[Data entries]
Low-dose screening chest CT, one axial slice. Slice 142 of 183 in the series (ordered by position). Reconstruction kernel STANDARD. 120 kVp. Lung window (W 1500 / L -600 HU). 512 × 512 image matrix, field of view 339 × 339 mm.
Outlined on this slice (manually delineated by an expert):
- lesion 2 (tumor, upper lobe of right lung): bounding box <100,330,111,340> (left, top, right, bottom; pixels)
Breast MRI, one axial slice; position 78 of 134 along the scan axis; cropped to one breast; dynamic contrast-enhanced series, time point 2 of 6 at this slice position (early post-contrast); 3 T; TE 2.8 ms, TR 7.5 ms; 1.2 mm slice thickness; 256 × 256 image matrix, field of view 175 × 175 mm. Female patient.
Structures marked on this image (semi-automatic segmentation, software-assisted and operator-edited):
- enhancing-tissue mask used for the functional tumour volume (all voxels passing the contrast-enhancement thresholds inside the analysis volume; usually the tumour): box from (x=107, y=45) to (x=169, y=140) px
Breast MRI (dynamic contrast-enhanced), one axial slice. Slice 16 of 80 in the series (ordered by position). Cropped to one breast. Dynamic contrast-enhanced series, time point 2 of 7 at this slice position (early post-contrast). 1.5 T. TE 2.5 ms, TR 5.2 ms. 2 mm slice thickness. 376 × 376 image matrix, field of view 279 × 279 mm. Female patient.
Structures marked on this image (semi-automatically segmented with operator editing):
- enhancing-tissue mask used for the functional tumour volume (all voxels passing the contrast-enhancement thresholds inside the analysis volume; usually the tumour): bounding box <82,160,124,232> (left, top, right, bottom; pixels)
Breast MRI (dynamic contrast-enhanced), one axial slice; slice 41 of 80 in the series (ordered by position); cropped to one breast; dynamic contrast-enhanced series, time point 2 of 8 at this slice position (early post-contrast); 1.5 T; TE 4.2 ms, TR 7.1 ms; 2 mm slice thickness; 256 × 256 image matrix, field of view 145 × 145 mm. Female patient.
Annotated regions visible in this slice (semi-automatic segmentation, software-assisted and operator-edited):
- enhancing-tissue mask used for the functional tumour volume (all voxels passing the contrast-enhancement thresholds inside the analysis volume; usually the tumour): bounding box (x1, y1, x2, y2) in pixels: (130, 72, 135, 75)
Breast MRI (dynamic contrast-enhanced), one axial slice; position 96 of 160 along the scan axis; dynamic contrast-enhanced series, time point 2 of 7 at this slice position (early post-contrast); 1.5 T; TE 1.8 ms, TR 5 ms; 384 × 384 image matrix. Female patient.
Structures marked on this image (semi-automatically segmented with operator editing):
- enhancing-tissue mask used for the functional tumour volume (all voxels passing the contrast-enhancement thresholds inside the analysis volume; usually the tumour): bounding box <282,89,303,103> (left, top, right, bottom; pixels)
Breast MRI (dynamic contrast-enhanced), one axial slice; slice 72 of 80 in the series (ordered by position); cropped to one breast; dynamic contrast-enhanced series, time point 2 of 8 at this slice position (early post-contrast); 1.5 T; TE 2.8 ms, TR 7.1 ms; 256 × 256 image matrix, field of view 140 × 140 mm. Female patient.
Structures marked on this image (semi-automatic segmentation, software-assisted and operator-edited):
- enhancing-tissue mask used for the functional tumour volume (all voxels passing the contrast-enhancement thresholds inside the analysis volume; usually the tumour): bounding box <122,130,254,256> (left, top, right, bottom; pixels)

---

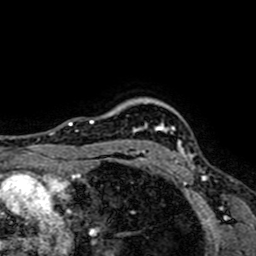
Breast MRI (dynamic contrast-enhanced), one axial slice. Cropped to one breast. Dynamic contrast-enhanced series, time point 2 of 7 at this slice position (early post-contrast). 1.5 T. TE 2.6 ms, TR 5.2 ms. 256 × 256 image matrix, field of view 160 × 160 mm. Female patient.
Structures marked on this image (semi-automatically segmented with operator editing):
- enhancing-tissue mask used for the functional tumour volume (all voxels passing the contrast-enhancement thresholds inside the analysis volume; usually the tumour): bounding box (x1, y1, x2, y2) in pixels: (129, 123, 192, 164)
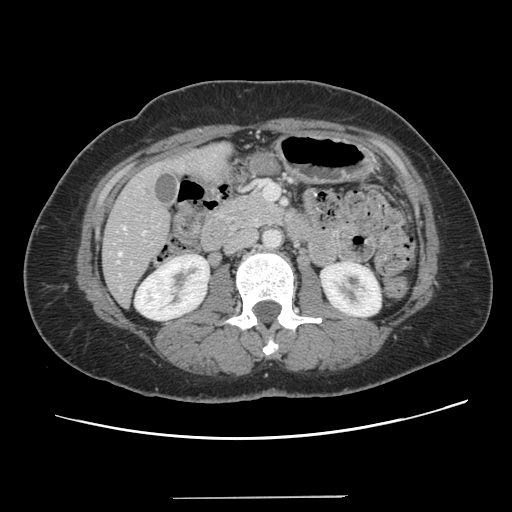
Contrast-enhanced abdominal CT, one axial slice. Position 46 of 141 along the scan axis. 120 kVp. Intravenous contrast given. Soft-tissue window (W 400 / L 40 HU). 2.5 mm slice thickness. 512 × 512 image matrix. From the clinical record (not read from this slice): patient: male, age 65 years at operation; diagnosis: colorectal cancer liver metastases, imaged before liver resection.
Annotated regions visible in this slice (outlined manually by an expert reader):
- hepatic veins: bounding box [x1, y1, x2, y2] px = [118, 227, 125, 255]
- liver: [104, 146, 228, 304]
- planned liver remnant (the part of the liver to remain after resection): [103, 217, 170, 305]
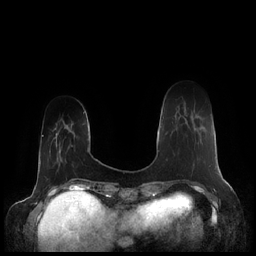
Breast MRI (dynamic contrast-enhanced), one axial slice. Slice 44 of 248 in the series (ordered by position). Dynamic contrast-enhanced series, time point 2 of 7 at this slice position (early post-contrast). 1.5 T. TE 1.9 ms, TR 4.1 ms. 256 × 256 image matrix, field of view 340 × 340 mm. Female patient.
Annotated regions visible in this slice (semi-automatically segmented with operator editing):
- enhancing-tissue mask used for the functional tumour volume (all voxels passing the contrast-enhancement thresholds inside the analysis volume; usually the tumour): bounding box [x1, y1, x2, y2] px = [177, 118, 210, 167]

[Activity]: All lines above starting at the one with "123, 192, 164)" and ending at the one with "- planned liver", inclusive, are to be printed again exactly, with the pictures left out.

[Answer to this exercise]:
- enhancing-tissue mask used for the functional tumour volume (all voxels passing the contrast-enhancement thresholds inside the analysis volume; usually the tumour): bounding box (x1, y1, x2, y2) in pixels: (129, 123, 192, 164)
Contrast-enhanced abdominal CT, one axial slice. Position 46 of 141 along the scan axis. 120 kVp. Intravenous contrast given. Soft-tissue window (W 400 / L 40 HU). 2.5 mm slice thickness. 512 × 512 image matrix. From the clinical record (not read from this slice): patient: male, age 65 years at operation; diagnosis: colorectal cancer liver metastases, imaged before liver resection.
Annotated regions visible in this slice (outlined manually by an expert reader):
- hepatic veins: bounding box [x1, y1, x2, y2] px = [118, 227, 125, 255]
- liver: [104, 146, 228, 304]
- planned liver remnant (the part of the liver to remain after resection): [103, 217, 170, 305]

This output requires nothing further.